Posted by capricorn on April 15, 2006, at 15:54:54
In reply to Re: Irrationality and stress, posted by bassman on April 15, 2006, at 12:53:03
> At first it sounded like what a friend of mine describes when he becomes instantly upset and angry, which has been diagnosed as the manic part of him being bipolar. But then he feels really badly about what he's said or done, so bad fit. He's also as nice and humorous a guy as you'd ever meet. I'm really interested in what other people may come up with..

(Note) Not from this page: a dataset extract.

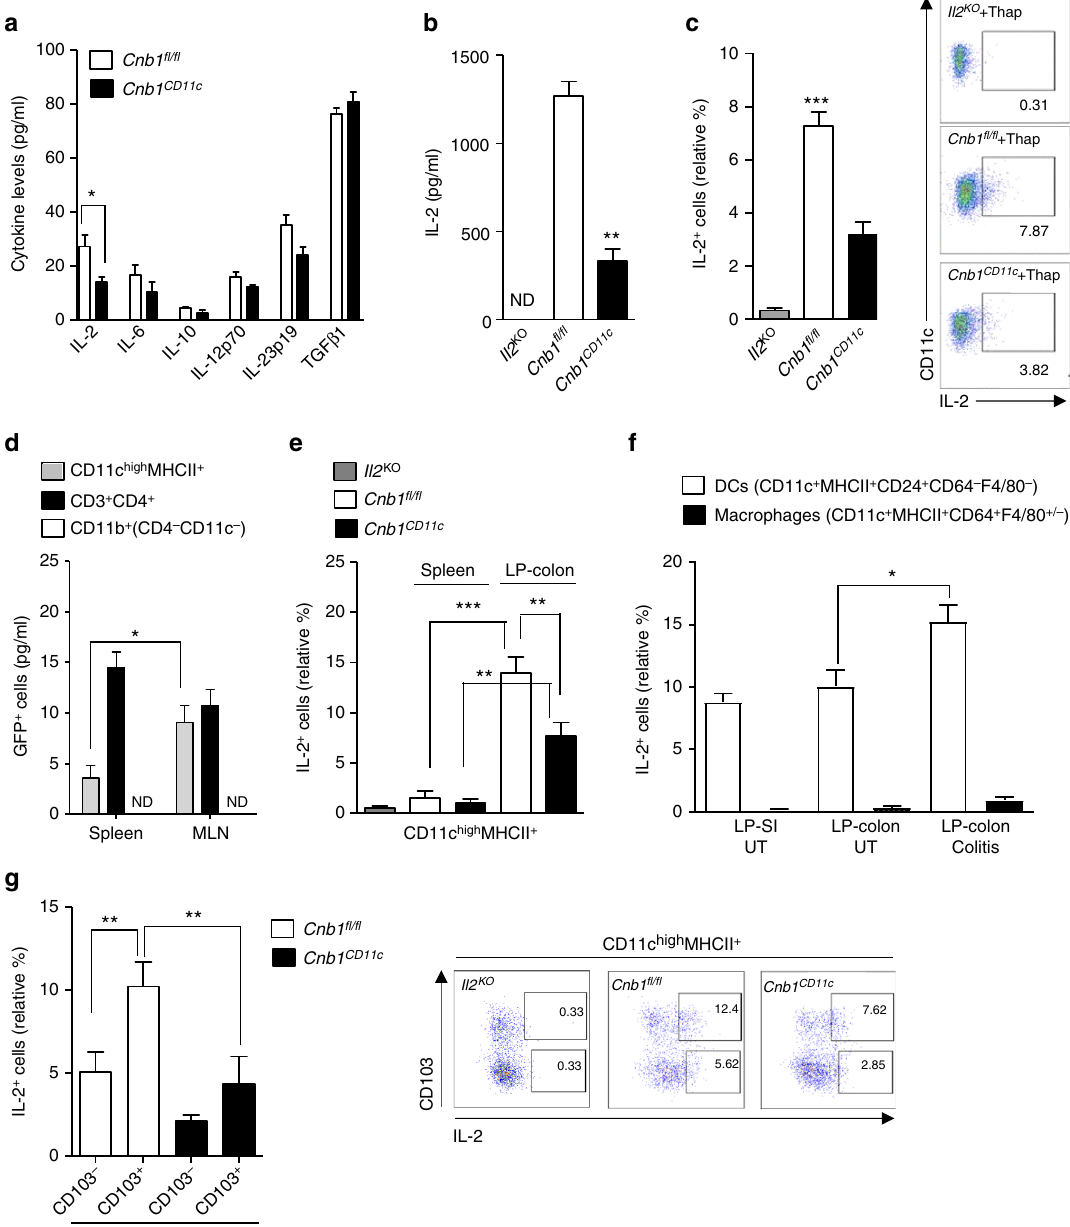
Fig. 5 Calcineurin-NFAT signaling in CD11c + MHCII high myeloid cells regulates IL-2 synthesis. a CD11c high MHCII high CD11b − cells sorted from MLN of Cnb1 CD11c and Cnb1 fl / fl mice were stimulated with thapsigargin for 16 – 20 h. Cytokine levels were measured in the culture supernatants using Luminex technology. Data represent the means± standard error of three experiments ( n = 10 mice/group per experiment). * P < 0.05. b , c IL-2 production from bone marrow-derived DCs of Il2 KO , Cnb1 CD11c , and Cnb1 fl / fl mice in response to thapsigargin stimulation for 16 h, as assessed by ELISA ( b ) and by intracellular labeling ( c ). Data represent the means ± standard error of three experiments ( n = 1 – 2 mice/group; mice aged 6 – 7 weeks old). ** P < 0.01, *** P < 0.001. d GFP (corresponding to IL-2) expression in CD11c high MHCII + cells, CD3 + CD4 + T cells, and total myeloid CD11b + (CD4 − CD11c − ) cells isolated from the spleen and MLN of IL-2-GFP reporter mice. Data represent the means ± standard error of four experiments ( n ≥ 3 mice/group). * P < 0.05. e Intracellular IL-2 labeling of colonic CD3 − CD11c high MHCII + cells from Il2 KO , Cnb1 fl / fl and Cnb1 CD11c mice. Data are presented as the relative percentage of IL-2 + cells and represent the means ± standard error of fi ve experiments ( n = 3 – 4 mice/group per experiment). ** P < 0.01, *** P < 0.001. f Percentage of IL-2 + cells in intestinal DC (CD45 + Lin − CD3 − CD11c + MHCII + CD24 + CD64 − F4/80 − ) and macrophage (CD45 + Lin − CD3 − CD11c + MHCII + CD24 − CD64 + F4/80 + / − ) populations in LP-colon and LP-small intestine of Cnb1 fl / fl mice at steady state, or during colitis induced in immunocompromised Rag1 KO mice by adoptive transfer of naïve CD4 + T cells (CD45RB high CD62L + CD44 − CD25 − ) isolated from the spleens of C57BL/6 mice. Data represent the means ± standard error of three experiments (5 – 6 mice/group). g IL-2 expression in CD103 − and CD103 + CD11c high MHCII + cells from colons of Cnb1 fl / fl and Cnb1 CD11c mice. Representative dot plots of IL-2 labeling in colonic CD3 − CD11c high MHCII + cells are shown. Data represent the means ± standard error of three experiments ( n = 2 – 5 mice/group per experiment). * P < 0.05. KO knockout, LP lamina propria, MLN mesenteric lymph node, SI small intestine, Thap thapsigargin, UT untreated, ND not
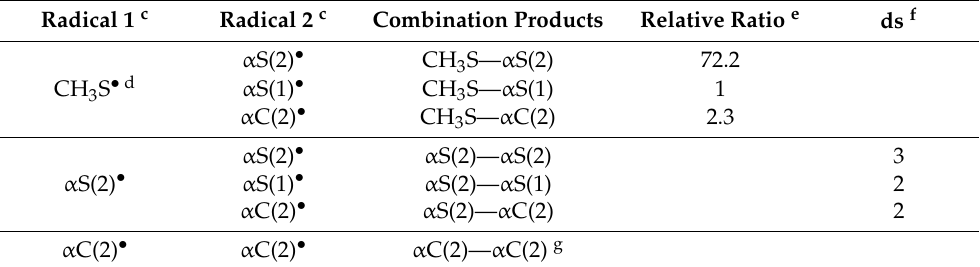
Table 4. Product formations by combination of various radicals in the experiment with starting material 2 a,b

Thanks for replying Bassman,
Aside of the above i have problems coping with criticism and rejection(real or otherwise) ie accute anger and over the top reactions only to feel like a total worthless sh*t when the anger etc has passed,anxiety that leaves me feeling mentally and physically wiped out that seems to come from nowhere,feel insecure/paranoid,either feel that i am emotionally dead or my emotions are too strong- that if i could touch them i'd get burnt by doing so.
I have often felt that the only time i feel alive is when i'm emotionally charged in a negative way.I can like people and then they do or say something and it feels as though they are my worst enemy and i can act hatefully towards them.
With regards to rejection my tendency is
often to reactively lash out in a mix of anger,fear, and paranoia and then when that subsides there comes the self realisation of what an awful person i am.
Inwardly i soak things up whilst outwardly being in extreme denial.I find that while a lot of things i do are ok they don't give me a great sense of fulfillment.It's like if food= inner fulfillment then i've got Prader-Willi(sp).Sometimes i will try and fill the
void by snacking and snacking in the hope that food will make it go away but it doesn't.